Start of EXERCISE INPUTS

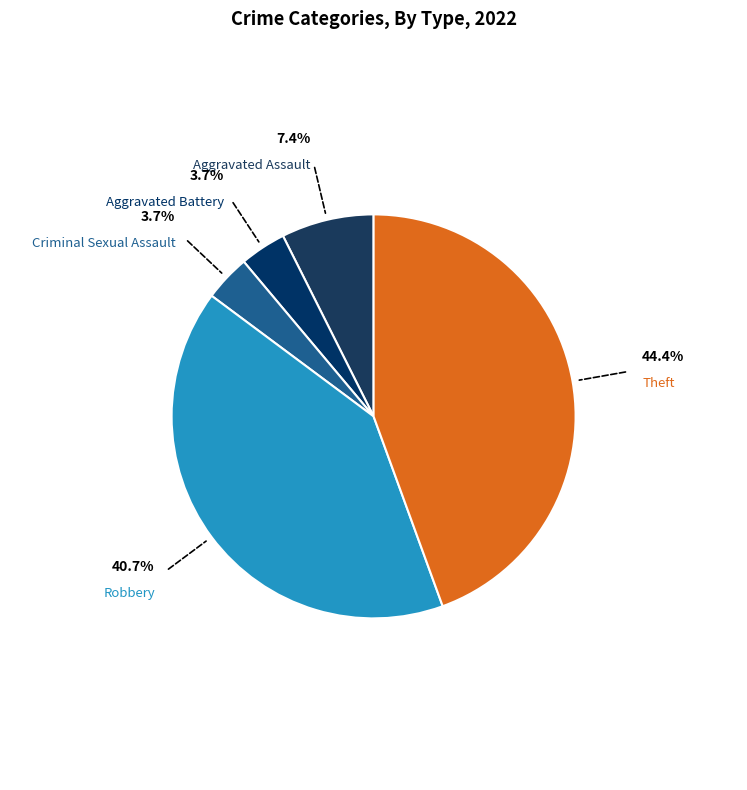

Is there a majority slice in this chart?

No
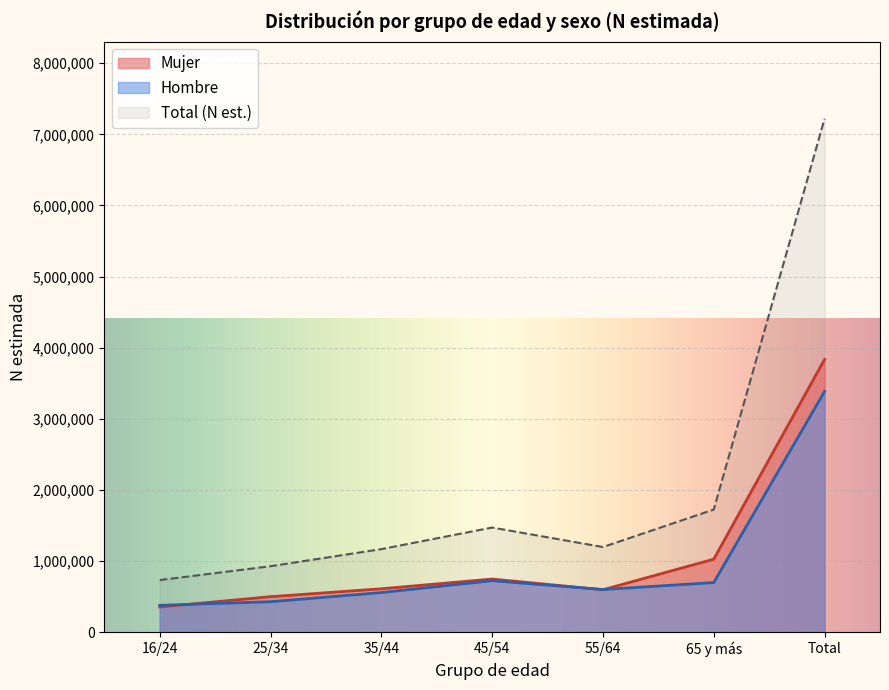

At which category does Mujer reach its first local peak?

45/54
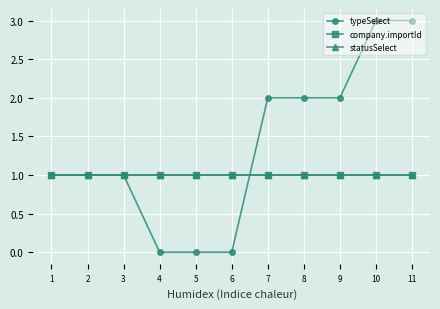

Does the chart have visible grid lines?

Yes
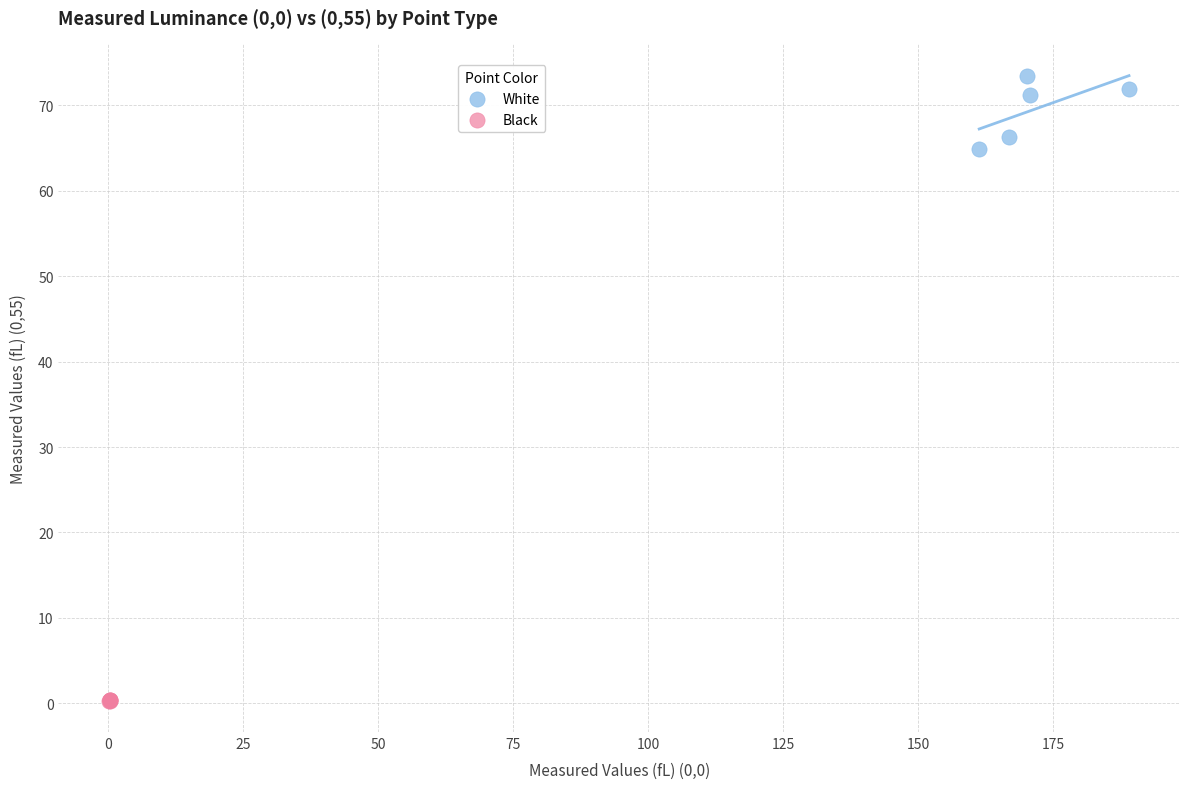

Which series has the widest spread of Y values?

White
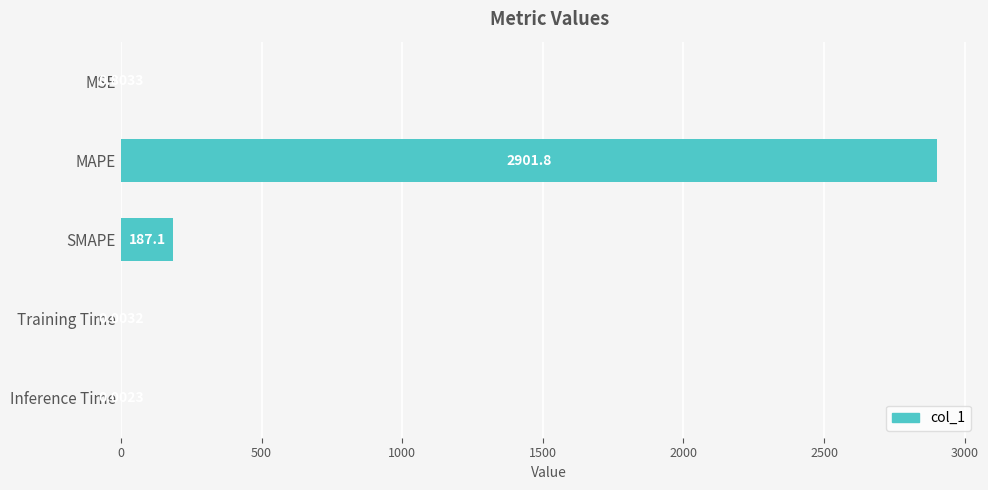

At which category does the chart reach its peak across all series?

MAPE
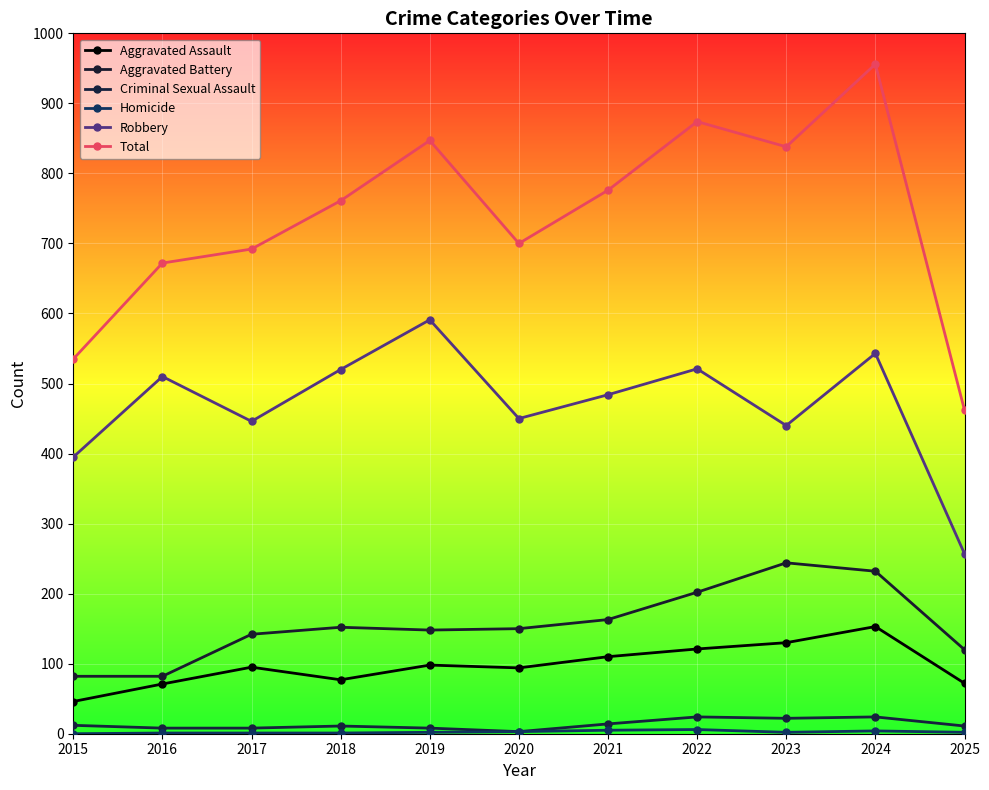

Reading left to right, list all the values displayed in this chart.

Aggravated Assault: 46	71	95	77	98	94	110	121	130	153	72
Aggravated Battery: 82	82	142	152	148	150	163	202	244	232	120
Criminal Sexual Assault: 12	8	8	11	8	3	14	24	22	24	11
Homicide: 0	1	1	1	2	3	5	6	2	4	2
Robbery: 395	510	446	520	591	450	484	521	440	543	257
Total: 535	672	692	761	847	700	776	874	838	956	462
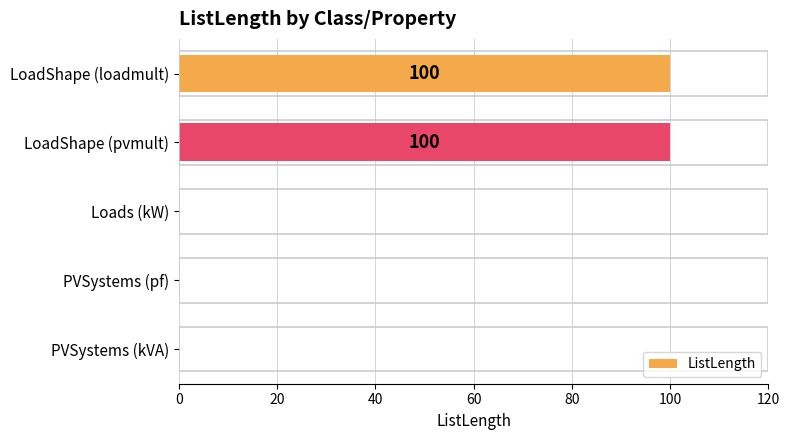

What value does the data have at LoadShape (pvmult)?

100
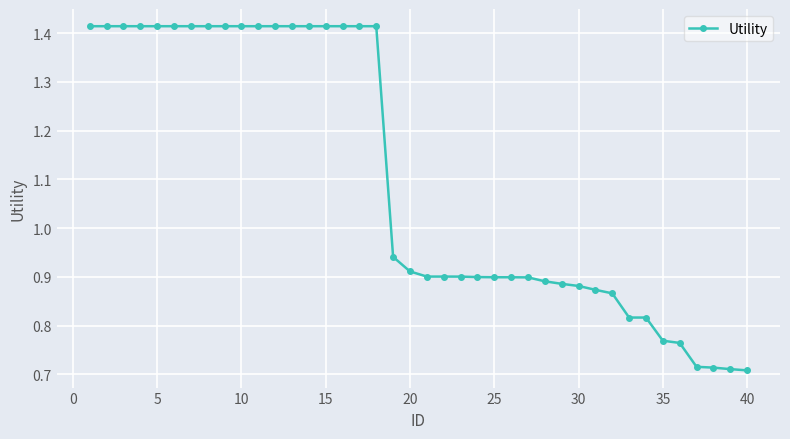

How many lines are shown in the chart?

1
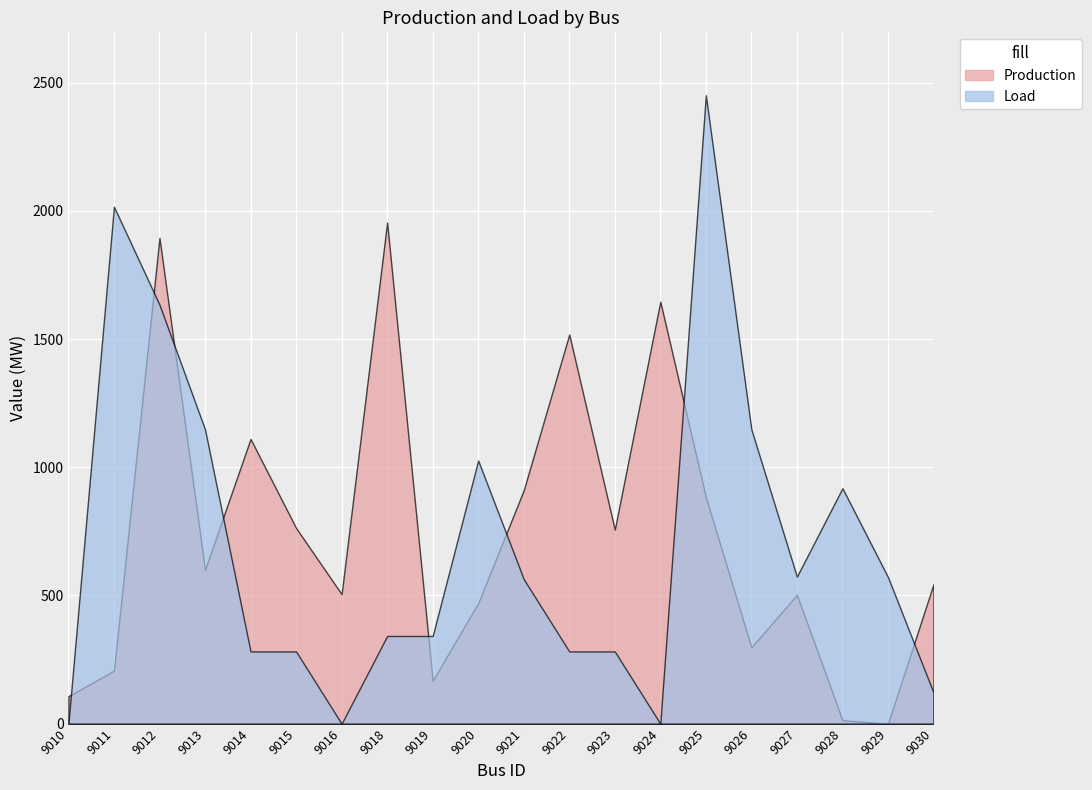

Where does the Load series first go above 563?

9011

End of EXERCISE INPUTS

**PROBLEM STATEMENT:** Please identify each line in the entries above that contains the string "Assault", and copy those lines.

**RESPONSE AREA:**
Aggravated Assault: 46	71	95	77	98	94	110	121	130	153	72
Criminal Sexual Assault: 12	8	8	11	8	3	14	24	22	24	11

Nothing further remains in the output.